2005年から、市の外郭団体がこの土地を借りて運営してきましたが、2028年2月までに解体し、跡地に新たな複合施設を整備することを、名古屋市が発表しました。
名古屋市まちづくり企画課の伊東秀晃課長:
(金山は)なかなかポテンシャルが生かされていない。周辺に文化施設がございますので、文化・芸術に触れられるようなウォーカブル(歩きやすい)な街づくりを進めていきたい。
再開発では主に、駅の北側にあるアスナル金山、Niterra日本特殊陶業市民会館、古沢公園が整備されます。

アスナル金山は、商業施設に加えオフィスや新たなホールなどが入る高層建築になる予定です。
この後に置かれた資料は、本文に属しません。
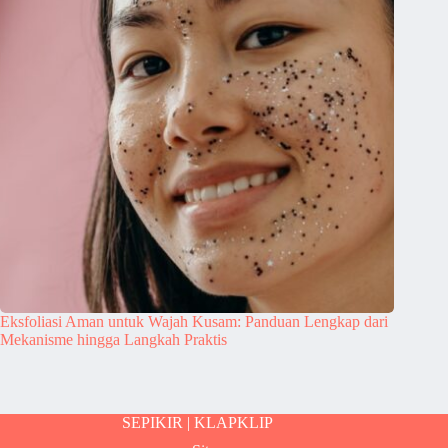
Eksfoliasi Aman untuk Wajah Kusam: Panduan Lengkap dari
Mekanisme hingga Langkah Praktis
SEPIKIR |
KLAPKLIP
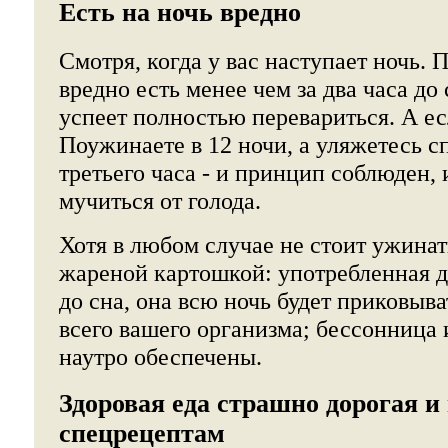
Есть на ночь вредно
Смотря, когда у вас наступает ночь. 
вредно есть менее чем за два часа до
успеет полностью перевариться. А ес
Поужинаете в 12 ночи, а уляжетесь с
третьего часа - и принцип соблюден, 
мучиться от голода.
Хотя в любом случае не стоит ужинат
жареной картошкой: употребленная д
до сна, она всю ночь будет приковыва
всего вашего организма; бессонница 
наутро обеспечены.
Здоровая еда страшно дорогая и
спецрецептам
老朽化した今のNiterra日本特殊陶業市民会館は2027年度末で閉館し、2035年度の開館を目指すとしています。

さらに、北側にある古沢公園もリニューアルします。
この再開発で、これまでは駅周辺に留まっていた人の流れを広げ、金山エリア全体で賑わう場所へと変貌をとげたい考えです。
名古屋市まちづくり企画課の伊東秀晃課長:
なかなか人が歩いて楽しむような空間になっていない。歩道を広げて市民会館にも顔を向けてもらえるような、人が楽しく滞在できるような空間にしていきたい。
利用者からは、「魅力のある街になってほしい」「年齢関係なく子供から高齢者まで楽しめたら」「食べるところが多いので、遊べたり動けるところがほしい」など、期待の声が上がりました。
■再開発は2032年度から着手へ…専門家「賑わいと交流の拠点で魅力的な空間に」
金山総合駅は1989年、JR・名鉄・地下鉄の駅が1つにまとまって「ターミナル駅」となり、多くの通勤客らが利用する駅となりました。
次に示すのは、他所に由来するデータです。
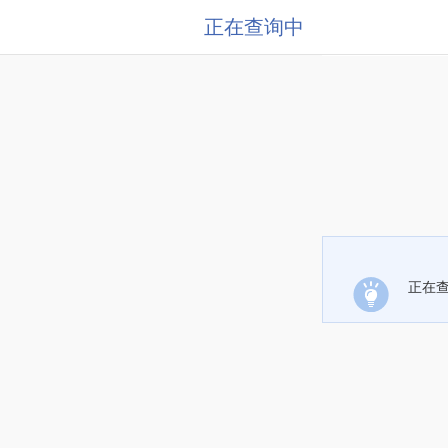
正在查询中
正在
そして、2005年に出来たのが「アスナル金山」です。「明日(アス)に向かって元気になる(ナル)!」というキャッチフレーズを略して名づけられました。

中心には広場が設けられ、芸能人のトークイベントや演奏会、さらに警察のイベントなどが度々開かれ、賑わいを呼んできました。
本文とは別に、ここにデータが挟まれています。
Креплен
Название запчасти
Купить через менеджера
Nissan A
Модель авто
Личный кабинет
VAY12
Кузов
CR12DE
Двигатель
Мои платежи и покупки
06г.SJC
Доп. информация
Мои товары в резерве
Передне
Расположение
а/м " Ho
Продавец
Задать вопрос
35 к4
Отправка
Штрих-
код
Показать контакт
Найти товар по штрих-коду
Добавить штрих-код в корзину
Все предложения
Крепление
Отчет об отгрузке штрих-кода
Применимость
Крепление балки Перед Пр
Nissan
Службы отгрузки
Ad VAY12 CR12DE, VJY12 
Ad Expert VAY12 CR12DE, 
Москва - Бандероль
名古屋市は今後、より細かい整備計画を立て、2032年度から事業に着手する予定です。
この再開発によって金山駅周辺はどう変わるのか、中京大学経済学部の内田俊宏客員教授に聞きました。
中京大学経済学部の内田俊宏客員教授:
非常に便利はいいんですけれども、一方でそこであえて何かするというところまでいかない。これからは賑わい・交流拠点としての方向に舵を切ることになると思います。これからは少子高齢化ですし、インバウンドもたくさん来るようになりますので、歩行者を優先した空間を作っていくと、非常に魅力的な空間になる可能性が高い。名古屋全体の魅力が高まっていく。